Kyler Wilkins (who uses the stage name Ki5) is an emerging Ann Arbor based vocal artist. Wilkins specializes in a new medium of music production called looping, where the artist layers live recordings of themselves in real time to create a unique performance.
While Wilkins would normally be looping his vocals in real-time at Ann Arbor clubs and performance venues, the shutdown of nightlife has limited the possibilities for live shows. Instead, Wilkins is focusing on getting his music in TV ads and working on a variety of live-streamed loops on his Youtube channel.
Wilkins said he sees this shift away from live performances not as an inconvenience, but rather an opportunity to explore new avenues for creativity.
“I’ve learned quite a bit about what it means to be a better producer of my own music and other people’s music, as it is now more often spread on these digital platforms as opposed to out at the Grotto, and then it’s live in the airwaves, and then it’s gone,” Wilkins said. “So now my focus is ‘how do I capture this as best I can?’”
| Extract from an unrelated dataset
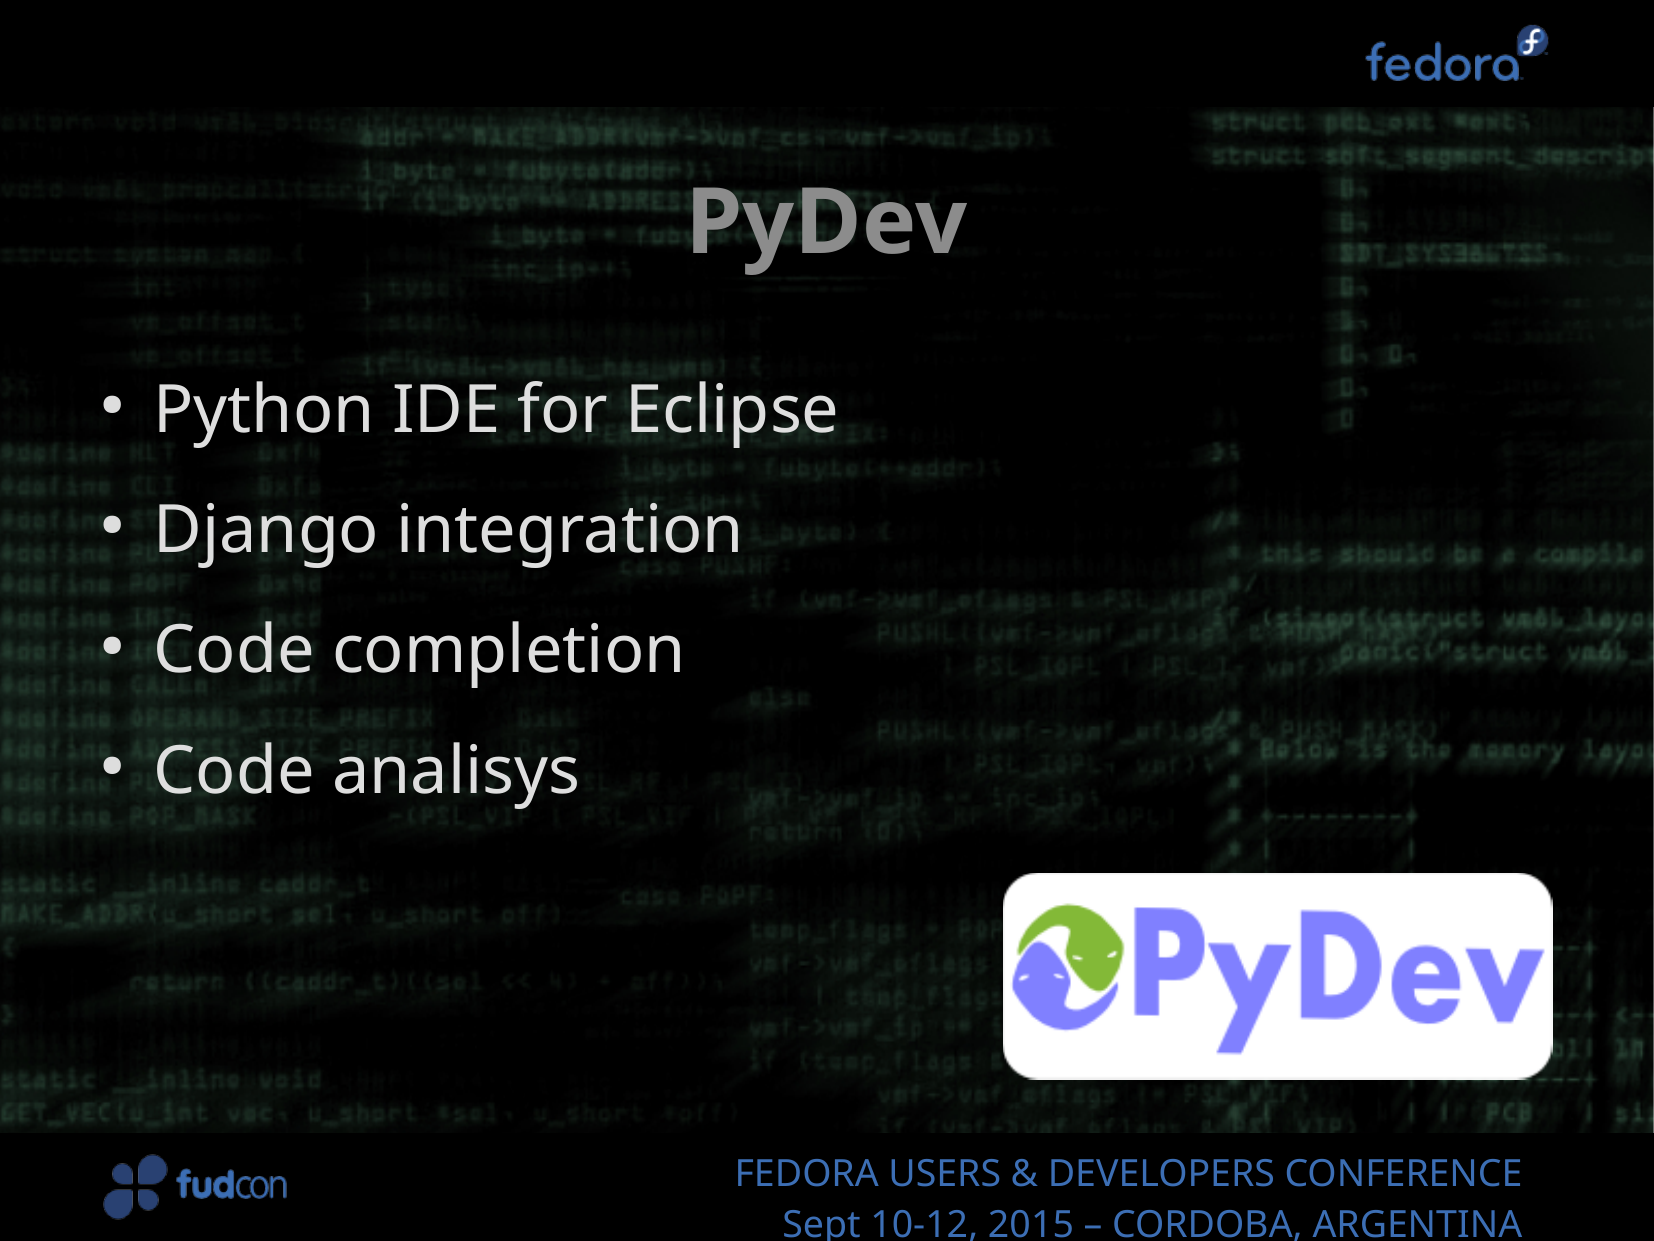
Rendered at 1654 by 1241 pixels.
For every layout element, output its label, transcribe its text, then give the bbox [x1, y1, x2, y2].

title PyDev [82, 114, 1571, 322]
list Python IDE for Eclipse Django integration Code completion Code analisys [82, 361, 1571, 1081]
picture [0, 0, 1654, 1241]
Raised in Ann Arbor, where he said he was “deeply ingrained with the Ann Arbor community,” Wilkins said he recognizes the value of creating and collaborating with a close-knit group of artists. Especially during a time of increased isolation, he said the friendships he’s formed in the music scene are invaluable.
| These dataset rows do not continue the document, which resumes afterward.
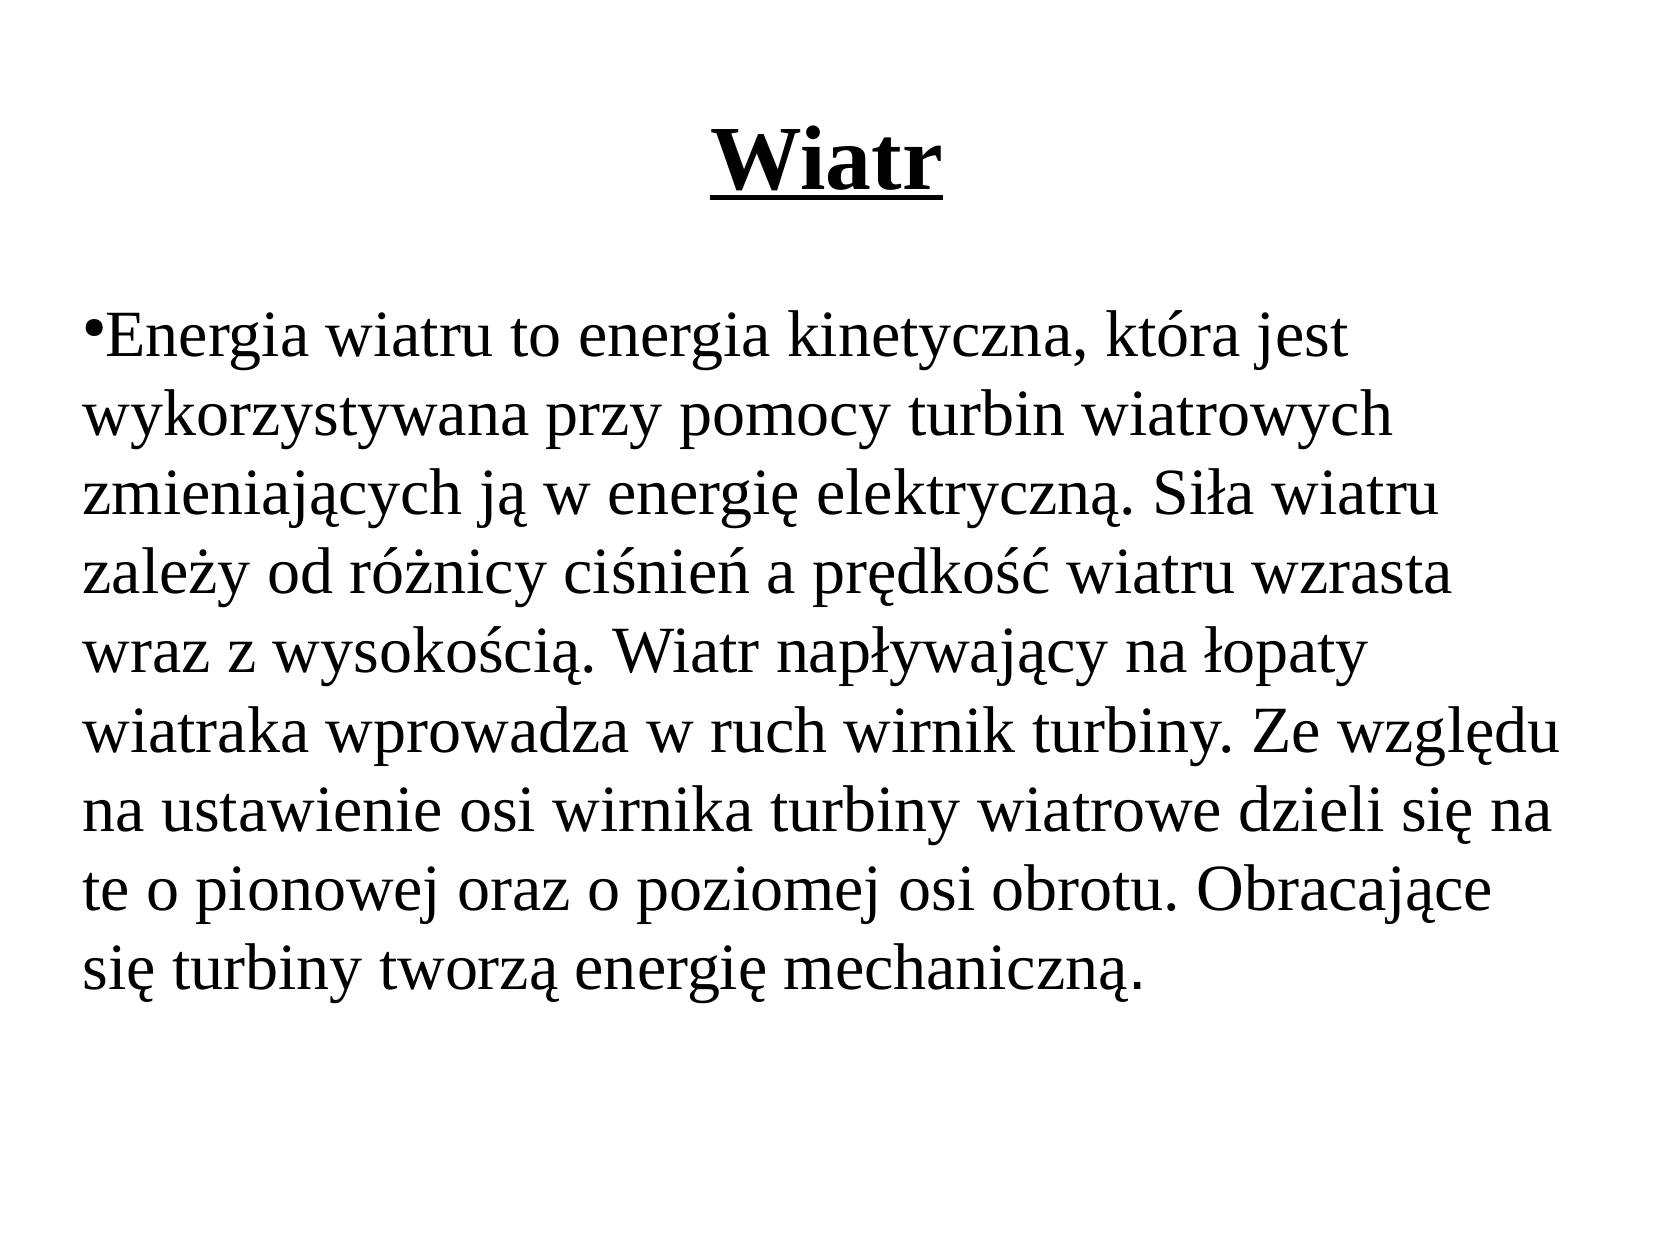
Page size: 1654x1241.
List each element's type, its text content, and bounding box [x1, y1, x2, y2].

title Wiatr [82, 49, 1571, 257]
list Energia wiatru to energia kinetyczna, która jest wykorzystywana przy pomocy turbin wiatrowych zmieniających ją w energię elektryczną. Siła wiatru zależy od różnicy ciśnień a prędkość wiatru wzrasta wraz z wysokością. Wiatr napływający na łopaty wiatraka wprowadza w ruch wirnik turbiny. Ze względu na ustawienie osi wirnika turbiny wiatrowe dzieli się na te o pionowej oraz o poziomej osi obrotu. Obracające się turbiny tworzą energię mechaniczną. [82, 290, 1571, 1010]
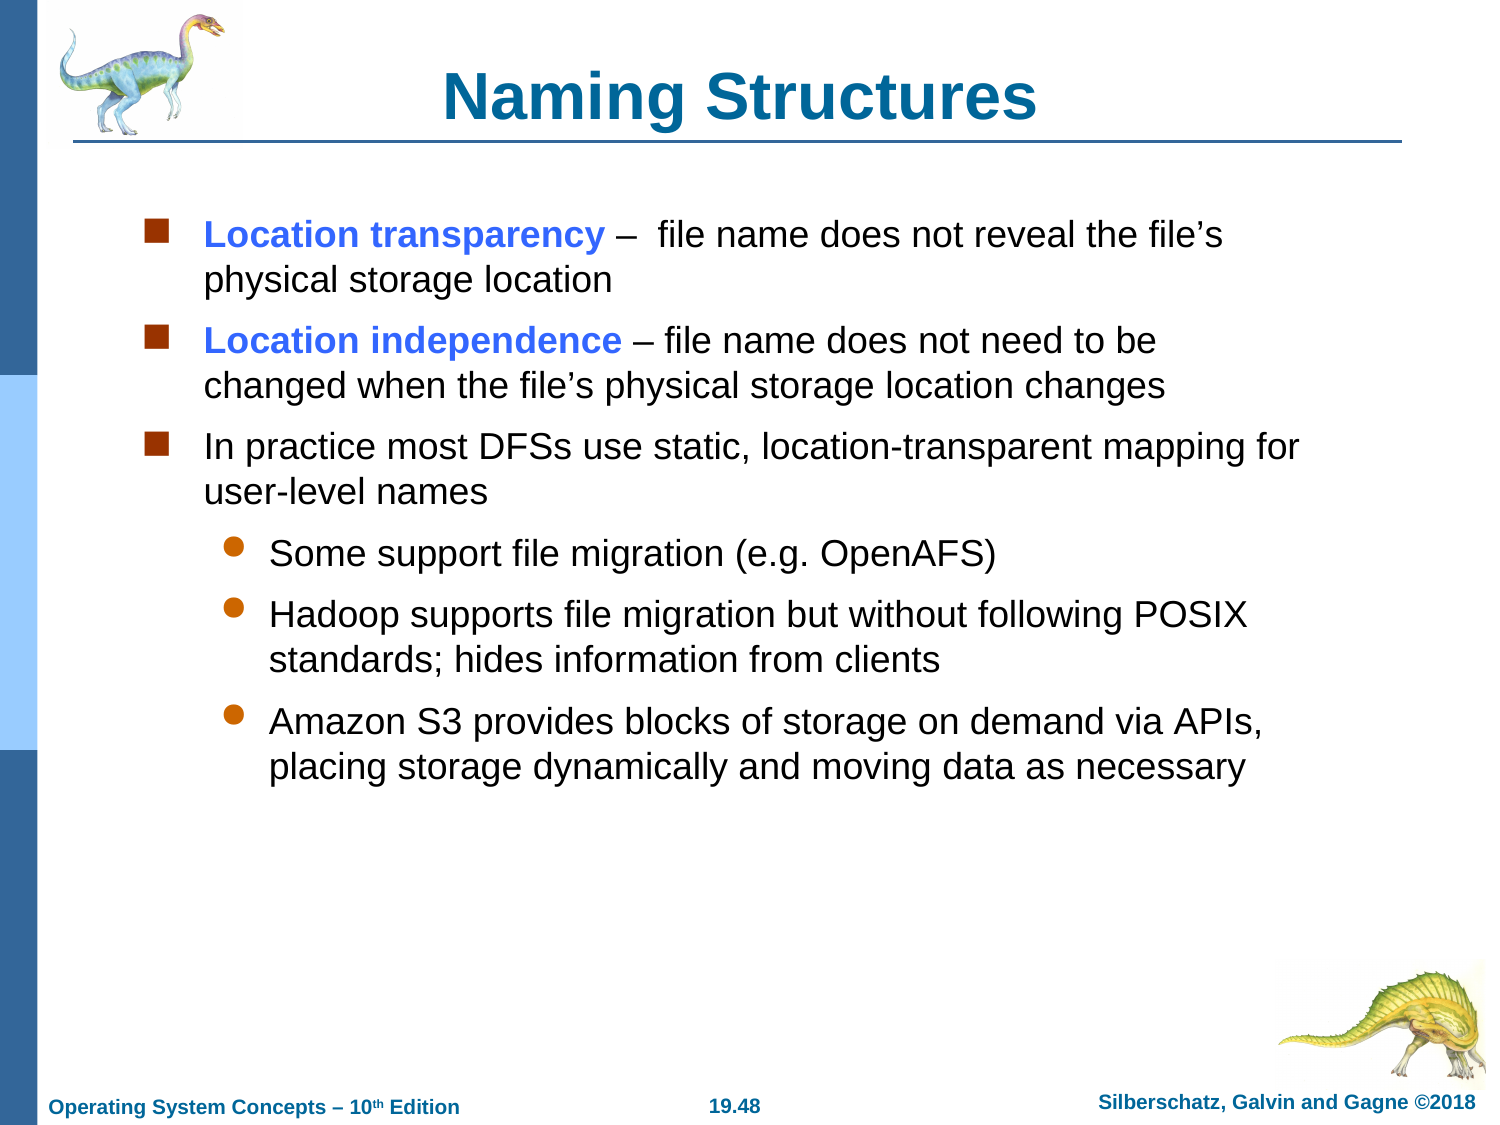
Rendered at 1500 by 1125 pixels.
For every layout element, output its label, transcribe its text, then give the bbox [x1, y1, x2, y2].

list Location transparency – file name does not reveal the file’s physical storage location Location independence – file name does not need to be changed when the file’s physical storage location changes In practice most DFSs use static, location-transparent mapping for user-level names Some support file migration (e.g. OpenAFS) Hadoop supports file migration but without following POSIX standards; hides information from clients Amazon S3 provides blocks of storage on demand via APIs, placing storage dynamically and moving data as necessary [132, 202, 1325, 946]
title Naming Structures [75, 45, 1426, 141]
picture [1275, 959, 1486, 1090]
picture [1415, 1094, 1423, 1099]
picture [46, 0, 243, 149]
“Being able to talk to people who I know, who’ve been around here, who are going through the same thing, it definitely makes the whole experience feel less lonely,” Wilkins said. “There’s a little bit less uncertainty just knowing that there are other folks out there and we all have each other’s backs.”
In the midst of this uncertainty, Wilkins has thrown himself into his work. In addition to live-streaming a variety of improvisation sessions, he has released three singles in the past few months, including one that dropped Friday called “Made of Stars.”